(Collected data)
= = =
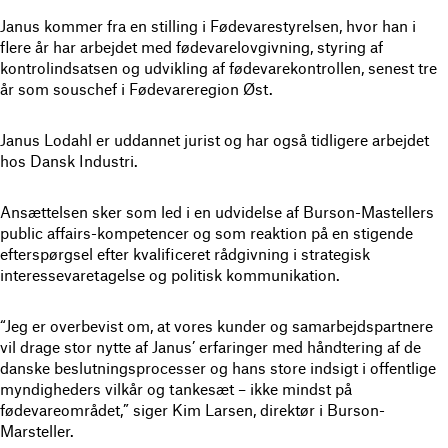
Janus kommer fra en stilling i Fødevarestyrelsen, hvor han i
flere år har arbejdet med fødevarelovgivning, styring af
kontrolindsatsen og udvikling af fødevarekontrollen, senest tre
år som souschef i Fødevareregion Øst.
Janus Lodahl er uddannet jurist og har også tidligere arbejdet
hos Dansk Industri.
Ansættelsen sker som led i en udvidelse af Burson-Mastellers
public affairs-kompetencer og som reaktion på en stigende
efterspørgsel efter kvalificeret rådgivning i strategisk
interessevaretagelse og politisk kommunikation.
“Jeg er overbevist om, at vores kunder og samarbejdspartnere
vil drage stor nytte af Janus’ erfaringer med håndtering af de
danske beslutningsprocesser og hans store indsigt i offentlige
myndigheders vilkår og tankesæt – ikke mindst på
fødevareområdet,” siger Kim Larsen, direktør i Burson-
Marsteller.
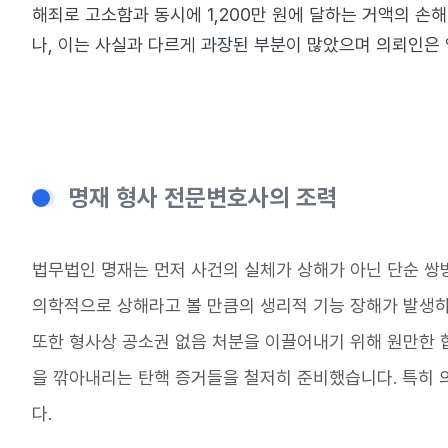
해죄로 고소함과 동시에 1,200만 원에 달하는 거액의 
나, 이는 사실과 다르게 과장된 부분이 많았으며 의뢰인은
명재 형사 전문변호사의 조력
법무법인 명재는 먼저 사건의 실체가 상해가 아닌 단순 쌍
의학적으로 상해라고 볼 만큼의 생리적 기능 장해가 발생
또한 형사상 공소권 없음 처분을 이끌어내기 위해 원만한 
을 깎아내리는 탄핵 증거들을 철저히 준비했습니다. 특히 
다.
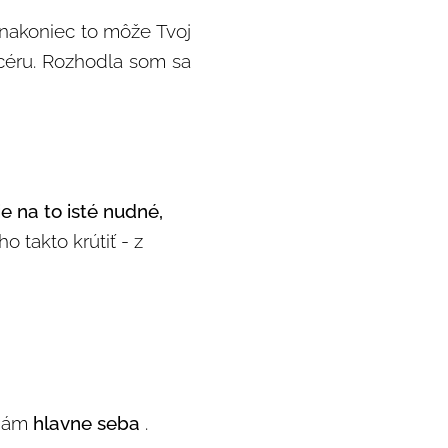
 nakoniec to môže Tvoj
dcéru. Rozhodla som sa
e na to isté nudné,
 takto krútiť - z
 dám
hlavne seba
.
= = =
The line with "public affairs-kompetencer og" marks the end: restate word for word every line from the top of the data through that one, omitting pictures.

Janus kommer fra en stilling i Fødevarestyrelsen, hvor han i
flere år har arbejdet med fødevarelovgivning, styring af
kontrolindsatsen og udvikling af fødevarekontrollen, senest tre
år som souschef i Fødevareregion Øst.
Janus Lodahl er uddannet jurist og har også tidligere arbejdet
hos Dansk Industri.
Ansættelsen sker som led i en udvidelse af Burson-Mastellers
public affairs-kompetencer og som reaktion på en stigende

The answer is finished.